Harvey Havel: Dealing with rejection
But, having indeed devoted his life to this, Havel cannot just shrug off the disappointment. He has quite a lot to say about it. Mostly he discusses this as a sociological/cultural phenomenon. But one essay tells of his reading a terrific short story. Bringing on an attack of FAS — “Failed Author Syndrome” — and its corrosive resentment of others’ literary success. (He doesn’t mention dissecting that story to tease out what made it so good.)

I am no stranger to literary rejection myself. I spent years struggling to get my magnum opus (The Case for Rational Optimism) published. UntiI finally remembering the press that, over 30 years prior, had reissued my Albany political book. I’ve had ten book publications and made money on all but one. But the loss on that one exceeded all the gains. So I guess I’m no literary success either.

Harvey Havel: Dealing with rejection
Havel also writes about rejection by women. This too resonated with my own history.

He has a “thing” for white women. Who, he says, generally refuse to view him romantically because of his color. For me it was height (or its lack). One guy’s recent radio essay related how he’d meet women for dates and see their “libido drain away” when he’d stand up, revealing his shortness. I was clueless in my own younger days (part of my problem), but in hindsight being 5’4″ explains a lot.
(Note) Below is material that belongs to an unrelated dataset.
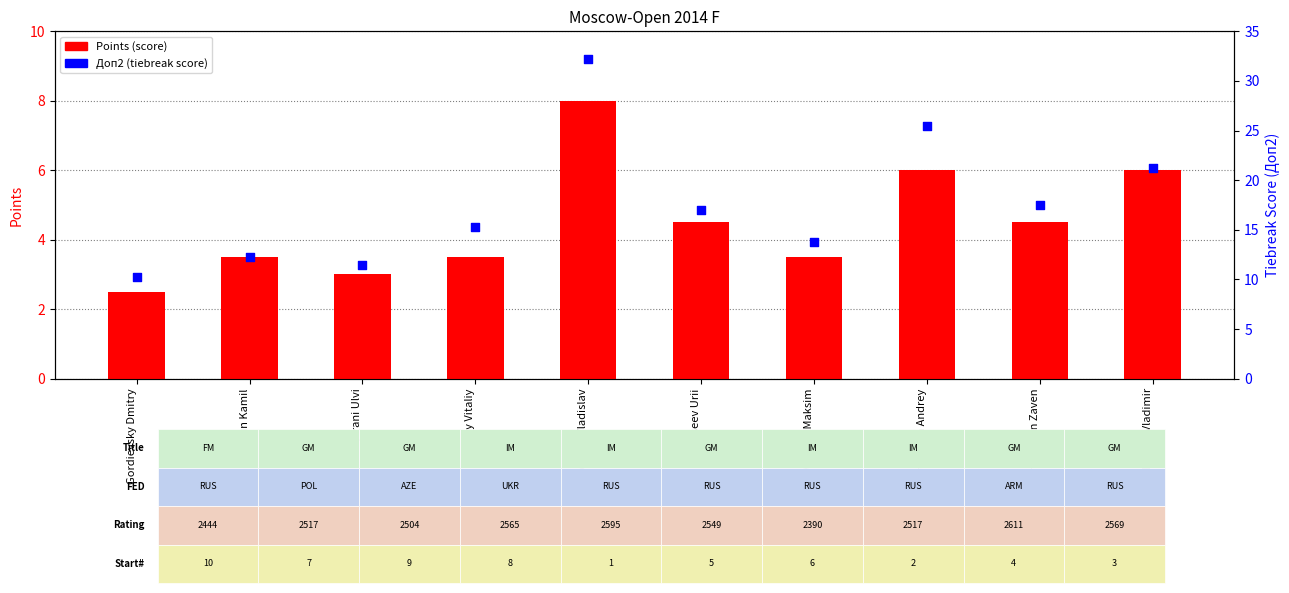

At which category is the sum across all series the highest?

Artemiev Vladislav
Back to Havel and his attraction to white women. One entry in the book is actually titled “In Defense of White People.” I was expecting something sardonic. But no. Havel explains that at one time he did share the stew of negative feelings toward whites that some non-whites hold. However, he says, he joined a white family for a time — what he means by this wasn’t clear to me — but anyway, he received acceptance and love, leading him to reject, as simply incorrect, the standard indictment of whiteness.

Harvey Havel: Dealing with rejection
Of course that doesn’t mean all whites are good. But white people are, mainly, just people, and most people are good. Yet it almost seems as though Havel puts whites on a pedestal.
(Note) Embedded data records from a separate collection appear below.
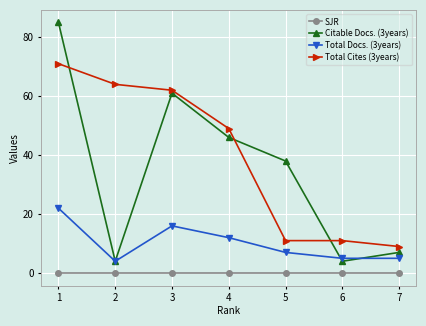

Which series has the largest total across all categories?

Total Cites (3years)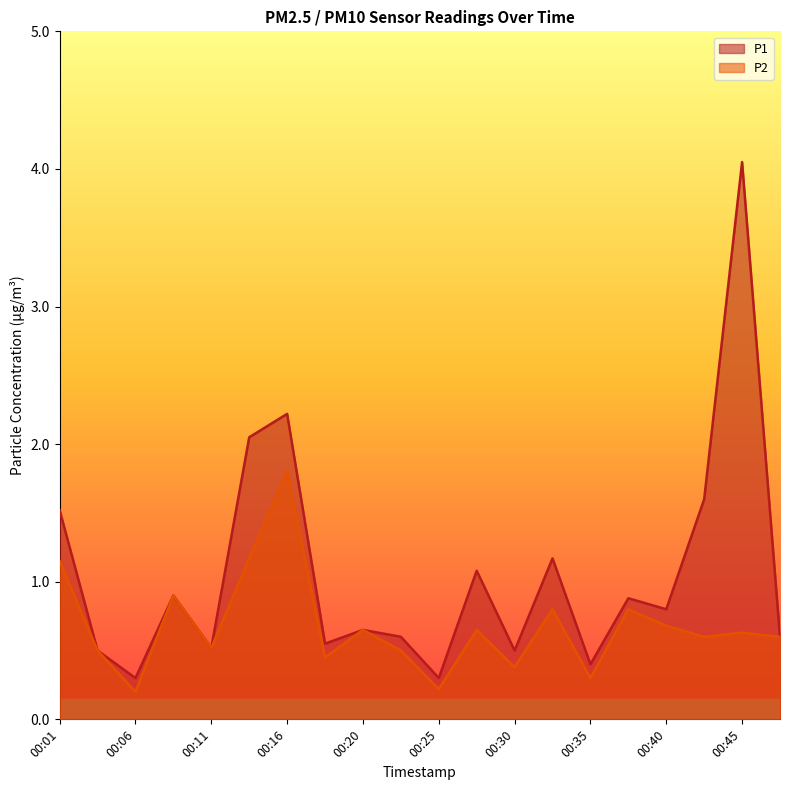

What is the maximum value for P2?

1.8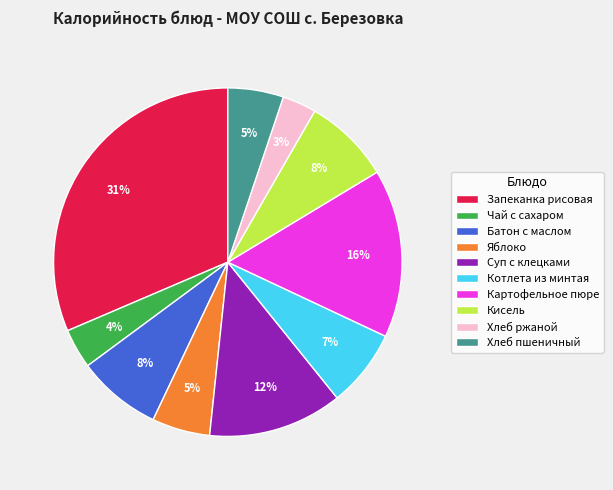

To the nearest percent, what is the average slice percentage?

10%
Perhaps this partly explains his attraction to white women. Then again, a majority of American women are white, so Havel may actually be conflating an attraction to women with one for white women. But he does feel his color is a barrier with white women in particular.
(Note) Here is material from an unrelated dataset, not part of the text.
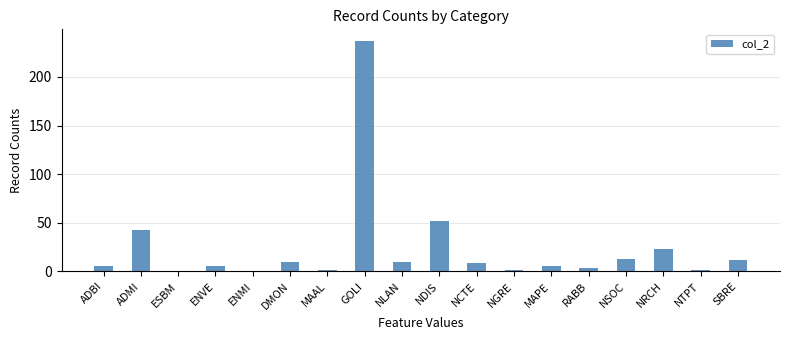

What position from the right is NLAN?

10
I found this odd. No doubt some racist women would manifest this, but in my observation, many if not most females are sexually receptive to nonwhites, many indeed positively attracted to them. Secondly, while Havel is slightly brownish, his ethnicity is far from evident visually. In fact, being of Indian ancestry, he is caucasian. Also, while I’m no great judge of this, I would rate him pretty good looking.

So what, really, was the trouble? Relating an actual romantic debacle might have helped elucidate this, but Havel includes none. The book makes it sound as though he never actually had a relationship (despite a lot of sex). However, there are some clues in the book regarding his mindset about women. It smacks of that old stereotype, “objectifying” women. He wants one not just white, but beautiful, well-educated, and affluent; it’s very much a package.

Harvey Havel: Dealing with rejection
He seems to believe the ideal way to get such a woman is to fight for her — literally. Physically fighting other men. His writing so often of “winning” women does make it sound like a competition. And he posits that what a woman most wants from a man is to be protected by him.

How about just relating to a woman as a fellow human being?